The voltage pulse isn’t on the power cables, it is on the cat5 data cables that comprise our LAN, and connect the phone points and the heating thermostats to the control unit. Weird sounding I know, and not where I first looked for an explanation, but the only thoinh that makes sense. Over the previous few years storms have killed the TV twice and the HDMI port on 2 RPi, a thermostat, multiple landline handsets, and 2 routers. Never any sign on sockets or power supplies. The emonPi came though those events, and it had seemed that since we had cut off the BT phone/ADSL line things were stable. So took the BT line, copper lines over head for 3 miles between house and cabinet, as the source of the problem. Well it has no earth, so for any pulse on that wire the shortest route to earth was through our internet connected devices.

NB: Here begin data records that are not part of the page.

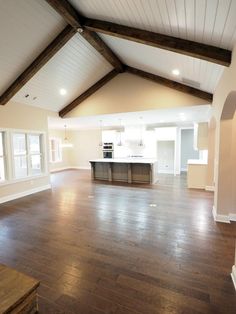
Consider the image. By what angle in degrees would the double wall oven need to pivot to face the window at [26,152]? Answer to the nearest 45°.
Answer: approximately 45° to its right

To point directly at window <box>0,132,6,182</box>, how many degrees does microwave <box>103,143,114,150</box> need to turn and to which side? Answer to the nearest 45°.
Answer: approximately 45° to its right

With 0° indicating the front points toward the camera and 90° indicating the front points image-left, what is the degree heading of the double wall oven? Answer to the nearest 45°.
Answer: approximately 0°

Then the Tuesday storm hit, no BT copper lines to blame. However our roof space is full of hundreds of meters of cat5 (house is an odd shape and we have plenty of LAN and phone ports in every room), and the lightening stike was really near. I think all that wire up there, pinned to the roof trusses, simply picked up the emp (hence the routers lost, I had already unplugged the TV from everything). I don’t see how to stop that. Quite how that got the emonPi measurement board and sensors in the way it did is not so obvious. It is located near our PV inverter and that did cut out too, so maybe something off that hit the emonPi?

The next sound of thunder I’m unpugging all devices from the network and all the phones espeically the VoIP SPA, I can’t do much for the thermostats.

Just to close this by reporting that having replaced the measurement board and 4 temp sensors I now have my emonPi functioning fully again. Thanks all for the help.